Whatever decision is made will negatively impact some. If one makes those decisions because one wants to help even more people, one is involved in a great mitzvah. But if one makes decisions for political reasons, or for the gratification of one’s ego, one must be held accountable for all the harm one has done. And as our tradition teaches, teshuva is not possible for harm done to the public.
Only those who are properly motivated should consider entering public life.
It is not for naught that synagogues across the world publicly proclaim—each and every Shabbat—that G-d should bless those who toil in the public sector b’emunah, with faith and integrity. The traditional nusach puts the stress on the word b’emunah for good reason. Tellingly, we do not bless those who “succeed” in communal life; rather, it is those who faithfully toil in such “holy” work who are worthy of blessings.

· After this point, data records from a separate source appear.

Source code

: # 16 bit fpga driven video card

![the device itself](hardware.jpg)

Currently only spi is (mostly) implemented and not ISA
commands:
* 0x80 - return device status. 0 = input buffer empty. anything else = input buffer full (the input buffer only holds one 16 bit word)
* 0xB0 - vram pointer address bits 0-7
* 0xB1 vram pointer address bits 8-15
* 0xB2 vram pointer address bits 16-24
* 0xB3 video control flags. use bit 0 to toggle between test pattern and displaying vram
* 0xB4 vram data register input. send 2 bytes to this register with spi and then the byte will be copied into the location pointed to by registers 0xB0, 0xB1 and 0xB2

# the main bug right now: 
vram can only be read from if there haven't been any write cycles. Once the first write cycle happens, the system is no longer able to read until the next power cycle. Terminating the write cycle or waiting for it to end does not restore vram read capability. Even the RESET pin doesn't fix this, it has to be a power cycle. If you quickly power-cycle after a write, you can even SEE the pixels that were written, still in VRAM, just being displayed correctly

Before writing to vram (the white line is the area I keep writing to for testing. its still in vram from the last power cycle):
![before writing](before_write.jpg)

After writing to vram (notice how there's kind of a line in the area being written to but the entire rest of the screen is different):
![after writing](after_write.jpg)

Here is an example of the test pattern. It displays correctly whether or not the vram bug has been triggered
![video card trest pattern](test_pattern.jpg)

Sadly and ominously, democracy is under threat around the world. Attacks on the media, the independence of the judiciary, immigrants abound. The language of discourse is frightening. Bipartisanship is almost ancient history. In the scope of history, democracy is but a blip and if we do not work hard to preserve it, and are not careful, it may not survive—at least in its current form. Unless menschlichkeit returns to our political system, I fear for the future.
As you may have guessed, from my perspective—far and away, and then some—the most important determinant of where one should cast one’s ballot is the personal integrity of those who wish to serve us. May we be blessed to create the conditions so that such people will enter public service.
 The notion of pikuach nefesh obligates us to do almost anything to preserve life; it is no coincidence that the Liberty Bell has inscribed on it the verse, “And you shall proclaim liberty throughout the land”; and Jewish law obligates one to be happy not only on Yamim Tovim, but in essence, every day; we are “to worship G-d with joy”, and “[one with] a good heart rejoices always” (Shulchan Aruch, Orach Chaim 697:1).
 Admittedly, it is not easy to define “for the sake of heaven”. Does that mean our local community, province, or country? What about voting for those who might be good for Israel, but are bad for our own country? These questions, important as they may be, are “technicalities”, and are well beyond the scope of this little piece. They do not take away from the thrust of the law.
 This is also not the place to discuss the complex and crucial issue of how party discipline, so important to the proper functioning of a parliamentary democracy, interacts with the obligation to vote for what is best as opposed to what is politically expedient.